Hatcher considered his thoughtful approach to the nuanced challenges of education to be part of what got him the votes.

“I would attribute success to just getting out there and having a good message,” Hatcher said. “A message of being able to listen to both sides and try to come up with a good solution in the middle.”

In the end, Anderson got the most votes with 722 while Hatcher was close behind with 697, out of a total of 1204 cast ballots. Woehl had a respectable 561 and at the bottom of the stack came Damian Johnston with 173 and Tony Puckett with 135.

With this many candidates, it was a race filled with at times fiery rhetoric and criticisms of the school board, both before and during the race; from issues of gender identity to pandemic safety, there was a lot of political energy injected into the race, which Hatcher spoke critically about, saying that there was some “intolerance” expressed in this race.

“I’ve learned that there’s no room for politics in school boards,” Hatcher said. “I kind of heard that one resoundingly. It doesn’t mean you have to be in the middle of the road, it doesn’t mean that you have to be opinionated on one side or the other, but … on the school board level, some things are your personal views and shouldn’t be reflected in the school board view.”

Hatcher is looking forward to focusing on the myriad issues facing the district; both he and Anderson are aware of the challenges and mounting difficulty of new school buildings for the district, one of the key issues this election.

“I still saw comments about how we’re trying to push the school and that’s not really the right way of looking at it,” Anderson said. “Our job is to bring the information to the voters and the voters would ultimately decide that. But we’re kind of at a standstill because of the price tag on it.”

Hatcher has identified a number of issues, along with the school construction matter.

“I think goal-wise we need to still keep looking to the future as far as buildings or renovations, what we can do with what resources we have,” Hatcher said. “Other than that … I believe our enrollment is starting to trickle down, is there anything we can be doing? Are we losing students, are we losing families? Just trying to keep going, I’ve spent the first year drinking from a firehose as the mayor says sometimes … so just now being able to maybe slow down and concentrate on a few of those items.”
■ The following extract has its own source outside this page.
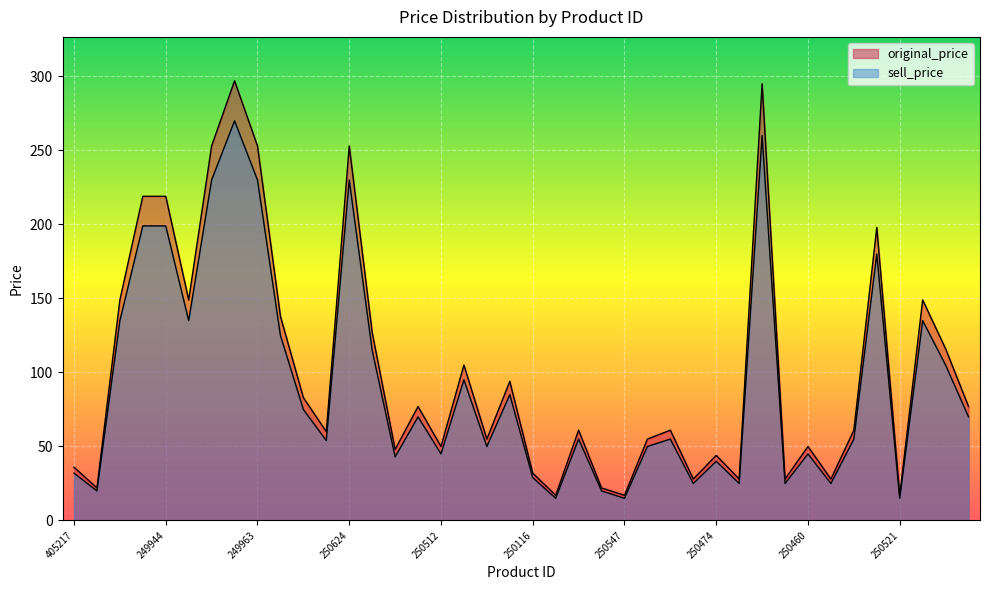

Where is the first local maximum for original_price?

285818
Of course, with the resignation of board member Natalie Wintch, an interim board member will needs be appointed and there’ll be another election to fill the seat for a full term in about a year. Applications – or letters of intent – are still being accepted by the Valley City Public School District and will be for another four or five days. Any interested parties can submit them to the Central Administration Building.

Other election 


John Hoeven received 1,230 votes, beating Republican challenger Riley Kuntz, who got just 293 in Barnes County.

Katrina Christiansen will be challenging Hoeven as the Democrat nominee, earning 382 votes in the county.

Michael Howe beat Marvin Lepp for Republican Secretary of State 932 votes to 396.

Vicky Lovell will face Ron Manson in the general, the two separated only by 41 votes. 

Randy McClaflin got 1533 votes over challenger for Sheriff Wade Hannig, who took home 582.